Принцесса усмехается про себя. «Праздный». Как вовремя подворачивается иногда подходящее словечко!
— Я все еще не заслужил вашего презрения? — спрашивает он, опасаясь, что она отвлеклась.
— Недурно, — спохватывается она, — но это пока еще не худшая история из всех, которые мне доводилось слышать. Ни у всякого хватит смелости выхаживать умирающую. Так что — нет: я по-прежнему жду, что вы признаетесь в чем-то по-настоящему мерзком. Пока что были трусы и тошнота — велика важность! Выходит, я отправлюсь в ад в одиночестве.
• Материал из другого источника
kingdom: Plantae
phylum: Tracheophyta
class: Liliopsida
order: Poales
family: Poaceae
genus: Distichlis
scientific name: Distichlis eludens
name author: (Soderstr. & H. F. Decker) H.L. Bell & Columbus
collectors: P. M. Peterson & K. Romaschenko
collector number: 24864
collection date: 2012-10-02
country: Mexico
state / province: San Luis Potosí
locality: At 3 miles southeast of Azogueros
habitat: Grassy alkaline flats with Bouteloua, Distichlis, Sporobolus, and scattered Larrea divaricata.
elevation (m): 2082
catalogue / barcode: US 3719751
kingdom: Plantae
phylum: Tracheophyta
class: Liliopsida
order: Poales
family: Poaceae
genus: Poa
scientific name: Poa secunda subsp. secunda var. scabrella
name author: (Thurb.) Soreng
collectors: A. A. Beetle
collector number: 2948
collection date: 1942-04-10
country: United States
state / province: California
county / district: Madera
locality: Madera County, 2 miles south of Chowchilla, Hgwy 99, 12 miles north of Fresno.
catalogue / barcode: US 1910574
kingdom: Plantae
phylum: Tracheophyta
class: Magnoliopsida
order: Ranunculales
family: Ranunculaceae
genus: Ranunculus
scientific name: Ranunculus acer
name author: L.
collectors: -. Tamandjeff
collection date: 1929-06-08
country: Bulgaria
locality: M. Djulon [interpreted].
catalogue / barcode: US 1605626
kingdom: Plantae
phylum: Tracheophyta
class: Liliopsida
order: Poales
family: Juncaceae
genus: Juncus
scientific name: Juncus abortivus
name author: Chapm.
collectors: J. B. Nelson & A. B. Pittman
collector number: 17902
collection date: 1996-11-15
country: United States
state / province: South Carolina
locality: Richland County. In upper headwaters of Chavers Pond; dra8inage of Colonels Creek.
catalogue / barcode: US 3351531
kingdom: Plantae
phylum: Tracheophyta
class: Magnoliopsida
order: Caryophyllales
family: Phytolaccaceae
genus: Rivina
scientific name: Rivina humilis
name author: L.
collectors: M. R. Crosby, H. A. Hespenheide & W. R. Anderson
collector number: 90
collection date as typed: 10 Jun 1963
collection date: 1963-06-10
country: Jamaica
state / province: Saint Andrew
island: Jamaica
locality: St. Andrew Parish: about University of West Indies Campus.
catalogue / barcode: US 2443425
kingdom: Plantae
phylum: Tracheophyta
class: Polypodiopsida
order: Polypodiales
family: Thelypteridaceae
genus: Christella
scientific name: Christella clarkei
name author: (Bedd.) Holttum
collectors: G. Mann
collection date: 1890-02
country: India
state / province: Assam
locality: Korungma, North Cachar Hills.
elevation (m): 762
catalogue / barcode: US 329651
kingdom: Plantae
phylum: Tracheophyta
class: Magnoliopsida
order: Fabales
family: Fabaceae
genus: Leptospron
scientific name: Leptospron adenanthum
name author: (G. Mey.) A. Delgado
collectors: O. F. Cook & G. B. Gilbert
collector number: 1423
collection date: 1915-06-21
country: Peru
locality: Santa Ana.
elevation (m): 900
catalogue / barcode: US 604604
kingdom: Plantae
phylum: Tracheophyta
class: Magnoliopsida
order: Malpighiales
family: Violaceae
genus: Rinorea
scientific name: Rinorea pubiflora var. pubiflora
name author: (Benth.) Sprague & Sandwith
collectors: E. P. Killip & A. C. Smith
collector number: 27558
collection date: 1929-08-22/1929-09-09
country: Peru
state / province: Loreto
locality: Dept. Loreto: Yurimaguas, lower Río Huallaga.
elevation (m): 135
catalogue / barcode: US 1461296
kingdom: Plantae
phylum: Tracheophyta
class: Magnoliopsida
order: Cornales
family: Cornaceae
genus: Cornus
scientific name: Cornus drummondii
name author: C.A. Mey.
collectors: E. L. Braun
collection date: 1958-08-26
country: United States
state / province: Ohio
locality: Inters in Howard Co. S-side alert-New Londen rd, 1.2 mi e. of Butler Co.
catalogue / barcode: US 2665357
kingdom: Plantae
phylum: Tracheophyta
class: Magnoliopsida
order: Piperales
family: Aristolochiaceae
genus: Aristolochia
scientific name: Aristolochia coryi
Шими не сводит с нее глаз.
— Вскоре после ее смерти я занялся мастурбацией.
— Не сняв ее…
— Нет, я был без всего.
— Наконец-то прогресс! Надеюсь, вам удалось проникнуться к себе чувством гадливости.
— Конечно.
— Раз так, вот вам урок номер два: весь этот стыд был между вами и вашей биологией, а не между вами и вашей матерью.
После этого молчание так затягивается, что вполне можно успеть пропутешествовать по жизни от рождения до смерти и назад.
— Это было в утро ее похорон.
9
Сыновья беспокоятся за свою мать. Они вслушиваются в дрожь земли, то есть сидят в кухне и внимают болтовне Насти, из которой следует, что их мать вознамерилась поселить у себя мужчину.
— Она об этом говорила?
— Я слышала серьезный спор.
— Насколько серьезный?
— Тихими голосами.
— О чем был спор?
— Они говорят слишком тихо, чтобы расслышать. Но однажды я вошла с подносом и услышала разговор про детей.
— Чьих детей?
Настя пожимает плечами.
— Может, у них общие дети…
— Вы хотите сказать, что у них план создать семью?
Настя прыскает.
— Думаю, для этого миссис Берил слишком стара.
По мнению сыновей, их мамаша на все способна. Но не считает ли Настя, что это был разговор об уже существующих у этой парочки детях?
— Я так и подумала, когда вошла с подносом.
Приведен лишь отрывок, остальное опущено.